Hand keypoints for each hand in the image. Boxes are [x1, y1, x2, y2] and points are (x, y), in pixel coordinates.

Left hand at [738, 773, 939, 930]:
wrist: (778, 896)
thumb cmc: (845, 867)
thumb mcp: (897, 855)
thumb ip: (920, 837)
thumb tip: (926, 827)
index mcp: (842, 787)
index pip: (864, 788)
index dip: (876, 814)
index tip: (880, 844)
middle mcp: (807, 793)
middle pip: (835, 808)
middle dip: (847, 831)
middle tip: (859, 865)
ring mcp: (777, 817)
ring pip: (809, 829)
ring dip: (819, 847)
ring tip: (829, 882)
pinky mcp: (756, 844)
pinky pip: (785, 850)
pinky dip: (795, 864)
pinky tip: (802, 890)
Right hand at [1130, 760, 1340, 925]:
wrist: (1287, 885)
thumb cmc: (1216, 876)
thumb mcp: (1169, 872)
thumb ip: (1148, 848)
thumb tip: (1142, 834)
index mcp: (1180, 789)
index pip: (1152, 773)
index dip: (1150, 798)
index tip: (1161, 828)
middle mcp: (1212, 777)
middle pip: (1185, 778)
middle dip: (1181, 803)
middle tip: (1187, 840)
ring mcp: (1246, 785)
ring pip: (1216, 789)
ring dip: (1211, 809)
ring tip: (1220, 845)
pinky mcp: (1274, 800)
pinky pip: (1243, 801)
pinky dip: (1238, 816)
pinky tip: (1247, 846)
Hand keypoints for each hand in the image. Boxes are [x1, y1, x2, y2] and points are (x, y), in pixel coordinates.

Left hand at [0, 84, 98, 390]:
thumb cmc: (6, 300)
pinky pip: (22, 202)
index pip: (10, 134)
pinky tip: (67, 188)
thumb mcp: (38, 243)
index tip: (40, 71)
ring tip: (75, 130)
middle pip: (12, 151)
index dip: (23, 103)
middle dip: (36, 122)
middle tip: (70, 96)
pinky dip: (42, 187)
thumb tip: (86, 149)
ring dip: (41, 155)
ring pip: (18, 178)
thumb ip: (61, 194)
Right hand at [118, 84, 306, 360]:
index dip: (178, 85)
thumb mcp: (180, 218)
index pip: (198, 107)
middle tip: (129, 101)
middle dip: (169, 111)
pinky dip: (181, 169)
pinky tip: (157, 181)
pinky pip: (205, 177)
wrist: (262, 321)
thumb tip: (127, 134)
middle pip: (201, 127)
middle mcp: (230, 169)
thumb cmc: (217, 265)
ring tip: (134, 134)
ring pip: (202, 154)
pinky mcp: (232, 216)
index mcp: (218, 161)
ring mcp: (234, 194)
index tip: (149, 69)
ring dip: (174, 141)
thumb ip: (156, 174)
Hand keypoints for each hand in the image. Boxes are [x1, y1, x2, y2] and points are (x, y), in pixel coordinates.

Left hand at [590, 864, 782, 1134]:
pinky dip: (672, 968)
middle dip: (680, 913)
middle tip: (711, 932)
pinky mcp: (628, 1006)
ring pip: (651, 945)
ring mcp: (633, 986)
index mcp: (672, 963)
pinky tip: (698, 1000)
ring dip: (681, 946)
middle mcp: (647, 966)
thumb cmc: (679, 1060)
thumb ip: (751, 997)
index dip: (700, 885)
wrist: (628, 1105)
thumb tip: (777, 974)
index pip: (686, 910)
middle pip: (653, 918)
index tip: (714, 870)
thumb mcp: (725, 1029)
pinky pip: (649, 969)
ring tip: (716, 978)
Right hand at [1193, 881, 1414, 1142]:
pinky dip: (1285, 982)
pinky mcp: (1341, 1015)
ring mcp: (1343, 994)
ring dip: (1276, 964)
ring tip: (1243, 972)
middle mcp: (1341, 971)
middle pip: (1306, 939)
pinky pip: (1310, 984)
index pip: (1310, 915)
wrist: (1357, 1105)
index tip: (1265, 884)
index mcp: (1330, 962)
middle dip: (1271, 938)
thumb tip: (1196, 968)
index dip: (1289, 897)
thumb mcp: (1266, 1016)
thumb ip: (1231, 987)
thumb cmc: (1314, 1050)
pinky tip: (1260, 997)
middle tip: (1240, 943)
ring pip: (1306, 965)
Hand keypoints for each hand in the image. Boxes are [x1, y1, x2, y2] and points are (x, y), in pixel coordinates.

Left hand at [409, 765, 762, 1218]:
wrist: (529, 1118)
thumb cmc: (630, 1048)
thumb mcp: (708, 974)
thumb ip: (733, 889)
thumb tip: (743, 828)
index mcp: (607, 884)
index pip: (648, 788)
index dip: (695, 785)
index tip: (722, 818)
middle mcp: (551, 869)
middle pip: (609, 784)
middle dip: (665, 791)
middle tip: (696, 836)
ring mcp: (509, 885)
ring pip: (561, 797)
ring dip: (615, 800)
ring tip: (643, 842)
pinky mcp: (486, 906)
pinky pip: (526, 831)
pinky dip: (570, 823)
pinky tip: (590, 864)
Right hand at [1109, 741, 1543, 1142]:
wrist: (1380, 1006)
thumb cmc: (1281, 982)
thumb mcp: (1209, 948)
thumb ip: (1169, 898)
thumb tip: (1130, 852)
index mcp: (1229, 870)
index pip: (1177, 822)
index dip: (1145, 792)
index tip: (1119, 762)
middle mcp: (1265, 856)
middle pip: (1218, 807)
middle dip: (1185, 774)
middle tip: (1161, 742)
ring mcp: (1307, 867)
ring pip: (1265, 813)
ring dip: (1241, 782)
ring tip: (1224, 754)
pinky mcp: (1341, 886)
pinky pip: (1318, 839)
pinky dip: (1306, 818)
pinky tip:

● To do: Starting at the line that contains "index dip: (700, 885)", copy every line down to the last line of the records above, exactly as written.

● Response box:
index dip: (700, 885)
wrist: (628, 1105)
thumb tip: (777, 974)
index pip: (686, 910)
middle pip: (653, 918)
index tip: (714, 870)
thumb mcp: (725, 1029)
pinky pip: (649, 969)
ring tip: (716, 978)
Right hand at [1193, 881, 1414, 1142]:
pinky dip: (1285, 982)
pinky mcp: (1341, 1015)
ring mcp: (1343, 994)
ring dip: (1276, 964)
ring tip: (1243, 972)
middle mcp: (1341, 971)
middle pip: (1306, 939)
pinky pip: (1310, 984)
index pip: (1310, 915)
wrist: (1357, 1105)
index tip: (1265, 884)
index mcp: (1330, 962)
middle dip: (1271, 938)
thumb tip: (1196, 968)
index dip: (1289, 897)
thumb mcp: (1266, 1016)
thumb ip: (1231, 987)
thumb cmc: (1314, 1050)
pinky tip: (1260, 997)
middle tip: (1240, 943)
ring pip: (1306, 965)
Hand keypoints for each hand in the image. Boxes are [x1, y1, x2, y2] and points are (x, y), in pixel coordinates.

Left hand at [409, 765, 762, 1218]:
wrist: (529, 1118)
thumb cmc: (630, 1048)
thumb mcp: (708, 974)
thumb ip: (733, 889)
thumb tip: (743, 828)
index mcp: (607, 884)
index pip: (648, 788)
index dip: (695, 785)
index tip: (722, 818)
middle mcp: (551, 869)
middle pip: (609, 784)
middle dip: (665, 791)
middle tip: (696, 836)
ring mcp: (509, 885)
ring pip: (561, 797)
ring dip: (615, 800)
ring tip: (643, 842)
pinky mcp: (486, 906)
pinky pip: (526, 831)
pinky dip: (570, 823)
pinky tip: (590, 864)
Right hand at [1109, 741, 1543, 1142]:
wrist: (1380, 1006)
thumb cmc: (1281, 982)
thumb mcp: (1209, 948)
thumb ip: (1169, 898)
thumb tip: (1130, 852)
index mcp: (1229, 870)
index pip: (1177, 822)
index dip: (1145, 792)
index tip: (1119, 762)
middle mcp: (1265, 856)
middle pip: (1218, 807)
middle dip: (1185, 774)
middle tip: (1161, 742)
ring mcp: (1307, 867)
ring pip: (1265, 813)
ring dip: (1241, 782)
ring tip: (1224, 754)
pinky mcp: (1341, 886)
pinky pip: (1318, 839)
pinky dip: (1306, 818)
pinky tip:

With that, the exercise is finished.